Open ksangeek opened 4 years ago

ksangeek commented 4 years ago

Describe the bug I see that the tests for nvlink related APIs fail on a machine without nvlink e.g. test_nvml_nvlink_properties(). Looking at the rc pynvml.nvml.NVMLError_NotSupported it is clear that the failure is because of the absence of nvlink. Opening this issue to check if there is a better way to handle these in the tests. Or is it too much of a work to bother about?

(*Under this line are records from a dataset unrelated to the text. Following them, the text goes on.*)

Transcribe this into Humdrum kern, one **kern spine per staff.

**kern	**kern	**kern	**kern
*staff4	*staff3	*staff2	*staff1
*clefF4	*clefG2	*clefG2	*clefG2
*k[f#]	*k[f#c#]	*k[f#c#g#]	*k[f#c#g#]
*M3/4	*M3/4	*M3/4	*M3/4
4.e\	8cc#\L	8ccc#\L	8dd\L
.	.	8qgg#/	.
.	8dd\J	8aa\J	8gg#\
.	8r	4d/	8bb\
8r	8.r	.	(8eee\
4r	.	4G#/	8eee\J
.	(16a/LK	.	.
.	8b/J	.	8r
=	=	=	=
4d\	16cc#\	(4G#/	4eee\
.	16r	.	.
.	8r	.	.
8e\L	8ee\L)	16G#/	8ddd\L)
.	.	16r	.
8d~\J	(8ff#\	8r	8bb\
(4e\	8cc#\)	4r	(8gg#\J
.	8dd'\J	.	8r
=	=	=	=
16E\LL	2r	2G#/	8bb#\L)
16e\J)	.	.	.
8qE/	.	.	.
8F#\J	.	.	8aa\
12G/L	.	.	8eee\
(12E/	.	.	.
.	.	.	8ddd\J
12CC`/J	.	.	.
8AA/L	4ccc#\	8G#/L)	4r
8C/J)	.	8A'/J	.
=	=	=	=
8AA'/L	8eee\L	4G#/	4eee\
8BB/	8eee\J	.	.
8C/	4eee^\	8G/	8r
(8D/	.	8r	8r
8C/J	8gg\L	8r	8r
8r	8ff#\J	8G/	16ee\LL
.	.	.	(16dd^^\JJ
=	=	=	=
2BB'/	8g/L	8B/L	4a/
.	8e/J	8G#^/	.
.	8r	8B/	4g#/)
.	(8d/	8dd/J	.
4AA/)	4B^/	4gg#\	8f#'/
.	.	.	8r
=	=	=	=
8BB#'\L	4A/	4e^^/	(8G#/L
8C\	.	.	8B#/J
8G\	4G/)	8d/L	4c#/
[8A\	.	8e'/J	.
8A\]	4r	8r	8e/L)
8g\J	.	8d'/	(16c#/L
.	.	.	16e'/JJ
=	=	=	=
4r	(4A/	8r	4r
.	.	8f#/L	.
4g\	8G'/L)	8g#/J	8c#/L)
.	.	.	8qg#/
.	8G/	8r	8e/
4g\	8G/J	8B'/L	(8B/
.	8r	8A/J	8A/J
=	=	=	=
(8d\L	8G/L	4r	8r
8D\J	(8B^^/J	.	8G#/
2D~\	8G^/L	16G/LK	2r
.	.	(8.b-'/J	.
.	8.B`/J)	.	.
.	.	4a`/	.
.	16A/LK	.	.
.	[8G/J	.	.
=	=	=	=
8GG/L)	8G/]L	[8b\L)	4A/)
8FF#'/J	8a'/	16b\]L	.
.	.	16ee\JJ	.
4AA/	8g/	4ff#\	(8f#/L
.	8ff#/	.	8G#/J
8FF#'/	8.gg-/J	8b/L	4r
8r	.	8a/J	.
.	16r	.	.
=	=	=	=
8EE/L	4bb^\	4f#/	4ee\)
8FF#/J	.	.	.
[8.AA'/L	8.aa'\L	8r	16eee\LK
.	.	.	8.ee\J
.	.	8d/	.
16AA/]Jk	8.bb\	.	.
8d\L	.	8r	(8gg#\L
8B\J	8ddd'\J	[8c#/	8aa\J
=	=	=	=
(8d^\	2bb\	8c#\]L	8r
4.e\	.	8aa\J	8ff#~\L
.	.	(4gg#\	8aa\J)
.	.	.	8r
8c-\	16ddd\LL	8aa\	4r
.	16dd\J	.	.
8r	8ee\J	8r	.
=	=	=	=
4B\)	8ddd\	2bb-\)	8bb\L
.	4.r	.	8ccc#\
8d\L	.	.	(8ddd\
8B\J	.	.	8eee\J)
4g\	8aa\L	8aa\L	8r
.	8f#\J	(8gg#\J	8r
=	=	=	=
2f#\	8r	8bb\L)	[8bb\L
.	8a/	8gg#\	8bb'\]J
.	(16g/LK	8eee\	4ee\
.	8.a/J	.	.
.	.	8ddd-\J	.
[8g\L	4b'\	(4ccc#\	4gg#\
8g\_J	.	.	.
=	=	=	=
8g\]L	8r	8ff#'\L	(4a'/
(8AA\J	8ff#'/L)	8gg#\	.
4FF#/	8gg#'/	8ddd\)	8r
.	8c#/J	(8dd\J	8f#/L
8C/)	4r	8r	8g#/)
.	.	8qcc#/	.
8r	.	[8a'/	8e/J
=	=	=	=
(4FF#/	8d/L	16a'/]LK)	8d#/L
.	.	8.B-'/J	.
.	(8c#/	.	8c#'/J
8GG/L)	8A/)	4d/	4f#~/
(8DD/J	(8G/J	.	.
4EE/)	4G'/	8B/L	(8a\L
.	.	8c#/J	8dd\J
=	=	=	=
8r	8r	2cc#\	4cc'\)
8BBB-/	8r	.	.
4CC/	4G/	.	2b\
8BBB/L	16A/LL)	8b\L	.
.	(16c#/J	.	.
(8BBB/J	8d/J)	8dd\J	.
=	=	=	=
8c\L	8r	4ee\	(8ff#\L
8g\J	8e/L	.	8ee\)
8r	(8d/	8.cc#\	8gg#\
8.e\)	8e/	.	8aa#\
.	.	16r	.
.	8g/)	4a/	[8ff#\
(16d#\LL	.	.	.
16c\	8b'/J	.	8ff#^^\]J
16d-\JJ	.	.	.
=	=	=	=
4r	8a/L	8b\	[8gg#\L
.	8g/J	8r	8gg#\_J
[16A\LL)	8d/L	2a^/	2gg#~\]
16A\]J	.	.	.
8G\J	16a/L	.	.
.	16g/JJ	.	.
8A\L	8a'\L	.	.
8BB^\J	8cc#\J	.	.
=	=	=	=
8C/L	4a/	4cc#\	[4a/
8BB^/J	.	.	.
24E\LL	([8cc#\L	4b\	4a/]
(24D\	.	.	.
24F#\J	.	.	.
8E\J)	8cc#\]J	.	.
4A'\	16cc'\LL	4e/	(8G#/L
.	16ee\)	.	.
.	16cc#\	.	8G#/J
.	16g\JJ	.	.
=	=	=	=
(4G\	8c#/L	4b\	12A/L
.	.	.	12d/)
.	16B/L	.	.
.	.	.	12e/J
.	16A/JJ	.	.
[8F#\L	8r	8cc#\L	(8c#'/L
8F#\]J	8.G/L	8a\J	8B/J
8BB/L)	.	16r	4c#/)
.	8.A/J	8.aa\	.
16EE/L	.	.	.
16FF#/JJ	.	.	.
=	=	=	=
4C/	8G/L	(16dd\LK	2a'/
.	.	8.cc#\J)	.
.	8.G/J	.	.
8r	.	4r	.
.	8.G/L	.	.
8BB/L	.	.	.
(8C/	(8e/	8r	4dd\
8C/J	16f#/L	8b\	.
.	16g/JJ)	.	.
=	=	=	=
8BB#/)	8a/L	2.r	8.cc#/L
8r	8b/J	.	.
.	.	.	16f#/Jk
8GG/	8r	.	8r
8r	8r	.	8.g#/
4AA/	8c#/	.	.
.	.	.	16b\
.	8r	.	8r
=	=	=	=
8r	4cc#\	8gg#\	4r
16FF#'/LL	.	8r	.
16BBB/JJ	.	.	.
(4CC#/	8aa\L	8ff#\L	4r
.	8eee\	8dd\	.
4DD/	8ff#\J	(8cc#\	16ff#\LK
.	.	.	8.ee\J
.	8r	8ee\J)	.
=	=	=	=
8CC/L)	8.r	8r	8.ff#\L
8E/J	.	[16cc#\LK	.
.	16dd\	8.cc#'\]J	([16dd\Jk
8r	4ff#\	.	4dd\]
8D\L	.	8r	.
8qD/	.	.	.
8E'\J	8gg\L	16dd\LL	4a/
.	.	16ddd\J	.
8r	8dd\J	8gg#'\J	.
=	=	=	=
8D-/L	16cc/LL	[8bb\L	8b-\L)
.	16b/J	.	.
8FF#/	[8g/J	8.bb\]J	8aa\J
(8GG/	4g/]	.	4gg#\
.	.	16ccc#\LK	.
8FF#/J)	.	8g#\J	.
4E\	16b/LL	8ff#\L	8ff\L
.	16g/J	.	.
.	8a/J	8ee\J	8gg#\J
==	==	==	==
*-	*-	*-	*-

Steps/Code to reproduce bug pytest reports these kinds of failures for nvlink related testcases -

__________________________________ test_nvml_nvlink_properties ___________________________________

ngpus = 2
handles = [<pynvml.nvml.LP_struct_c_nvmlDevice_t object at 0x7f2f299bfc80>, <pynvml.nvml.LP_struct_c_nvmlDevice_t object at 0x7f2f299bfb70>]

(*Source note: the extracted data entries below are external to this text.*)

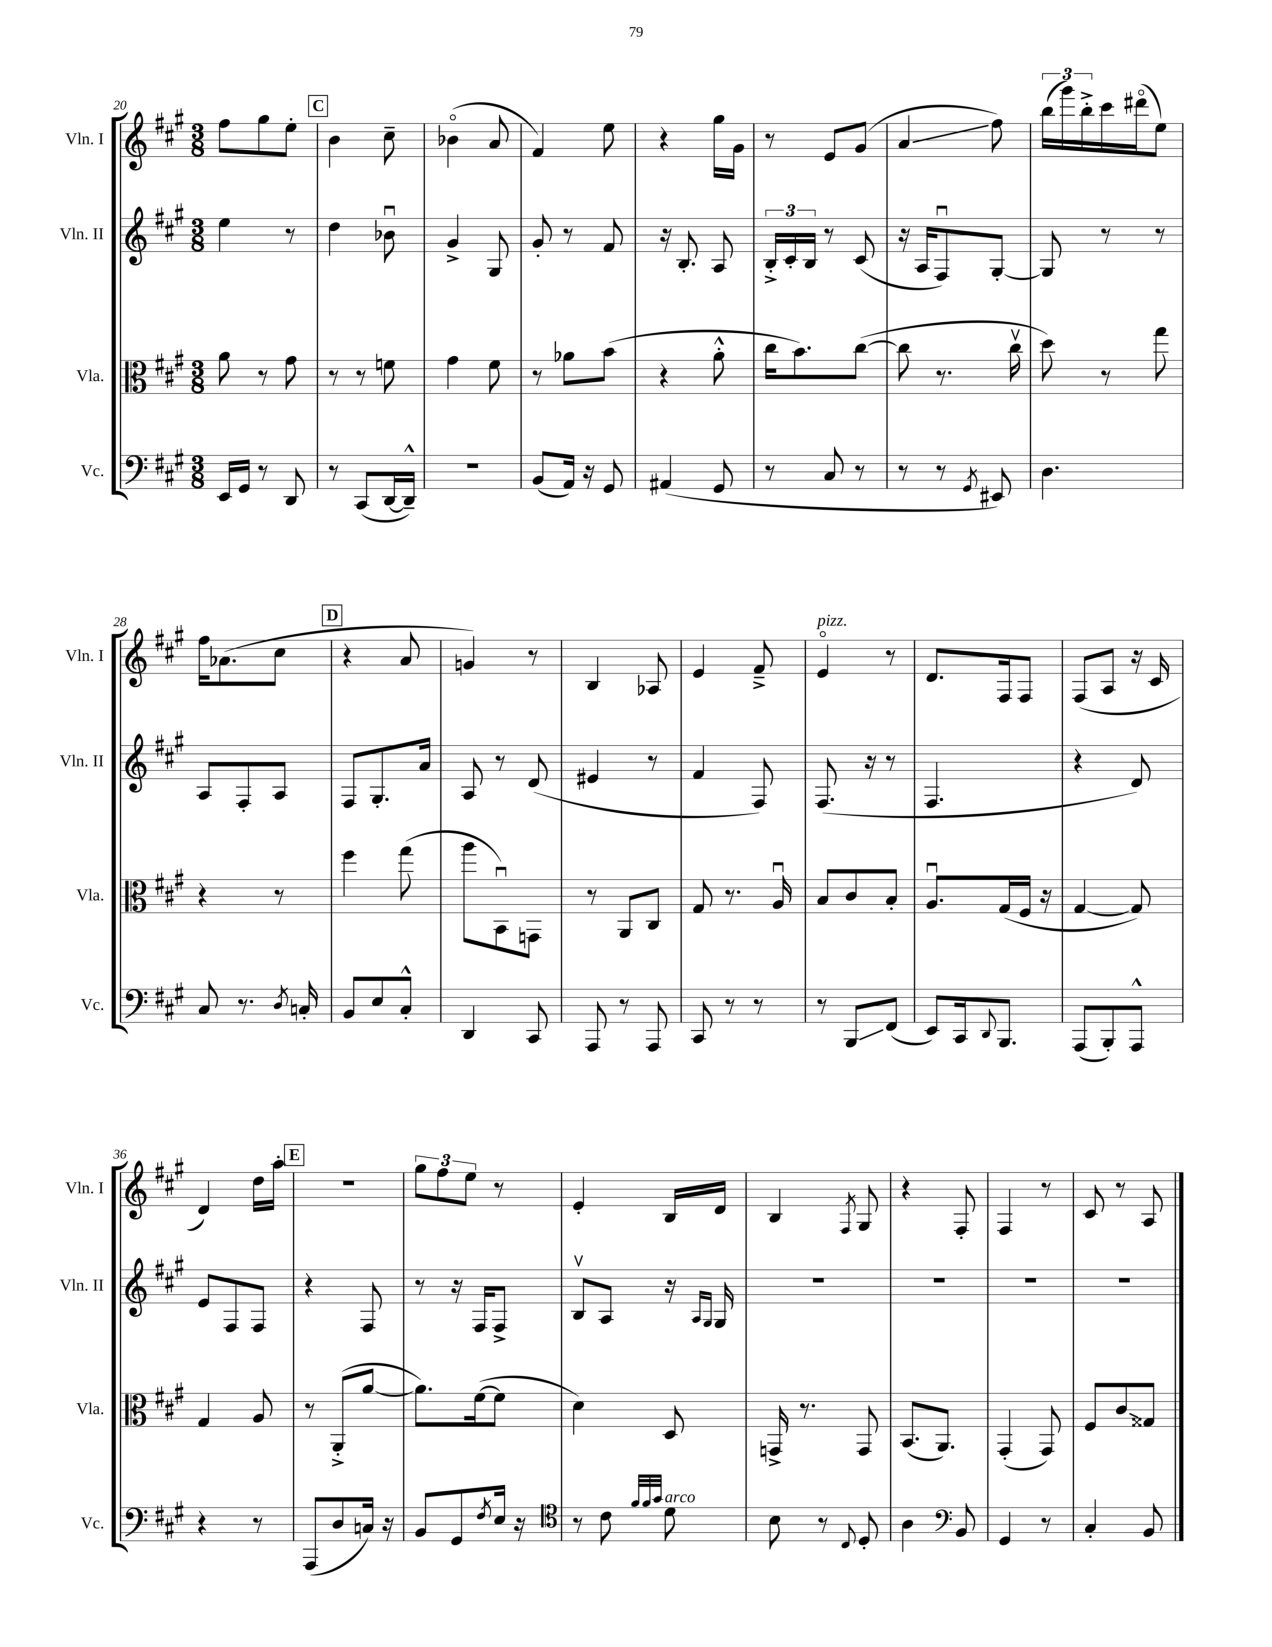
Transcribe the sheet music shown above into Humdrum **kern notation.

**kern	**kern	**kern	**kern
*staff4	*staff3	*staff2	*staff1
*clefF4	*clefC3	*clefG2	*clefG2
*k[f#c#g#]	*k[f#c#g#]	*k[f#c#g#]	*k[f#c#g#]
*M3/8	*M3/8	*M3/8	*M3/8
16EE/LL	8a\	4ee\	8ff#\L
16GG#/JJ	.	.	.
8r	8r	.	8gg#\
8DD/	8g#\	8r	8ee'\J
=	=	=	=
8r	8r	4dd\	4b\
(8CC#/L	8r	.	.
[16DD/L	8f\	8b-u\	8cc#~\
16DD~^^/]JJ)	.	.	.
=	=	=	=
4.r	4g#\	4g#^/	(4b-o\
.	8f#\	8G#/	8a/
=	=	=	=
(8BB/L	8r	8g#'/	4f#/)
16AA/Jk)	8a-\L	8r	.
16r	.	.	.
8GG#/	(8b\J	8f#/	8ee\
=	=	=	=
(4AA#/	4r	16r	4r
.	.	8.B'/	.
8GG#/	8a'^^\	8A/	16gg#\LL
.	.	.	16g#\JJ
=	=	=	=
8r	16cc#\LK	24B'^/LL	8r
.	.	24c#'/	.
.	8.b\)	.	.
.	.	24B/JJ	.
8C#/	.	8r	8e/L
8r	([8cc#\J	(8c#/	(8g#/J
=	=	=	=
8r	8cc#\]	16r	4a/
.	.	16A/LK	.
8r	8.r	8F#u/)	.
8qGG#/	.	.	.
8EE#/)	.	[8G#'/J	8ff#\)
.	16cc#v\	.	.
=	=	=	=
4.D\	8dd\)	8G#/]	(24bb\LL
.	.	.	24ggg#\)
.	.	.	24bb'^\
.	8r	8r	16ccc#\
.	.	.	(16ddd#o\J
.	8gg#\	8r	8ee\J)
=	=	=	=
8C#/	4r	8A/L	16ff#\LK
.	.	.	(8.a-\
8.r	.	8F#'/	.
.	8r	8A/J	8cc#\J
8qD/	.	.	.
16C'/	.	.	.
=	=	=	=
8BB/L	4ff#\	8F#/L	4r
8E/	.	8.G#'/	.
8C#'^^/J	(8gg#\	.	8a/
.	.	16a/Jk	.
=	=	=	=
4DD/	8aa\L	8A/	4g/)
.	8BBu\)	8r	.
8CC#/	8GG\J	(8d/	8r
=	=	=	=
8AAA/	8r	4e#/	4B/
8r	8AA/L	.	.
8AAA/	8C#/J	8r	8A-/
=	=	=	=
8CC#/	8G#/	4f#/	4e/
8r	8.r	.	.
8r	.	8F#/)	8f#~^/
.	16Au/	.	.
=	=	=	=
8r	8B/L	(8.F#/	4eo/
8BBB/L	8c#/	.	.
.	.	16r	.
(8FF#/J	8B'/J	8r	8r
=	=	=	=
8EE/L)	8.Au/L	4.F#/	8.d/L
16CC#/k	.	.	.
8qqDD/	.	.	.
8.BBB/J	(16G#/L	.	16F#/k
.	16F#/JJ	.	8F#/J
.	16r	.	.
=	=	=	=
(8AAA/L	[4G#/	4r	(8F#/L
8BBB'/)	.	.	8A/J
8AAA^^/J	8G#/])	8d/)	16r
.	.	.	16c#/
=	=	=	=
4r	4G#/	8e/L	4d/)
.	.	8F#/	.
8r	8A/	8F#/J	16dd\LL
.	.	.	16aa'\JJ
=	=	=	=
(8AAA/L	8r	4r	4.r
8D/	(8AA'^/L	.	.
16C/Jk)	[8a/J	8F#/	.
16r	.	.	.
=	=	=	=
8BB/L	8.a\]L)	8r	12gg#\L
.	.	.	12ff#\
8GG#/	.	16r	.
.	.	.	12ee\J
.	([16f#\k	16F#/LK	.
8qF#/	.	.	.
16E/Jk	8f#\]J	8F#^/J	8r
16r	.	.	.
=	=	=	=
*clefC4	*	*	*
8r	4d\)	8Bv/L	4e'/
8c#\	.	8A/J	.
32qqf#/LLL	.	.	.
32qqf#/	.	.	.
32qqg#/JJJ	.	.	.
8d\	8D/	16r	16B/LL
.	.	16qqA/LL	.
.	.	16qqG#/JJ	.
.	.	16G#/	16d/JJ
=	=	=	=
8B\	16GG^/	4.r	4B/
.	8.r	.	.
8r	.	.	.
8qqC#/	.	.	8qF#/
8D'/	8GG/	.	8G#/
=	=	=	=
4A\	(8.BB/L	4.r	4r
.	8.AA/J)	.	.
*clefF4	*	*	*
8BB/	.	.	8F#'/
=	=	=	=
4GG#/	(4GG#'/	4.r	4F#/
8r	8GG#/)	.	8r
=	=	=	=
4C#'/	8F#/L	4.r	8c#/
.	8c#/	.	8r
8BB/	8G##/J	.	8A/
==	==	==	==
*-	*-	*-	*-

    def test_nvml_nvlink_properties(ngpus, handles):
        for i in range(ngpus):
            for j in range(pynvml.NVML_NVLINK_MAX_LINKS):
>               version = pynvml.nvmlDeviceGetNvLinkVersion(handles[i], j)

test_nvml.py:238:
_ _ _ _ _ _ _ _ _ _ _ _ _ _ _ _ _ _ _ _ _ _ _ _ _ _ _ _ _ _ _ _ _ _ _ _ _ _ _ _ _ _ _ _ _ _ _ _ _
../../../../anaconda3/envs/pynvml_py36/lib/python3.6/site-packages/pynvml/nvml.py:2021: in nvmlDeviceGetNvLinkVersion
    check_return(ret)
_ _ _ _ _ _ _ _ _ _ _ _ _ _ _ _ _ _ _ _ _ _ _ _ _ _ _ _ _ _ _ _ _ _ _ _ _ _ _ _ _ _ _ _ _ _ _ _ _

ret = 3

    def check_return(ret):
        if (ret != NVML_SUCCESS):
>           raise NVMLError(ret)
E           pynvml.nvml.NVMLError_NotSupported: Not Supported

../../../../anaconda3/envs/pynvml_py36/lib/python3.6/site-packages/pynvml/nvml.py:366: NVMLError_NotSupported
------------------------------------- Captured stdout setup --------------------------------------
[2 GPUs]
rjzamora commented 4 years ago

Thanks for raising @ksangeek - You are correct that the test suite assumes NVLink is supported on the machine being queried. It certainly makes sense to skip tests that do not apply to the target machine (especially if/when we start introducing CI).

For NVLink, we can probably try to call nvmlDeviceGetNvLinkVersion on the 0th device within a module-level fixture, and then catch the NVMLError_NotSupported error to specify if NVLink is not supported.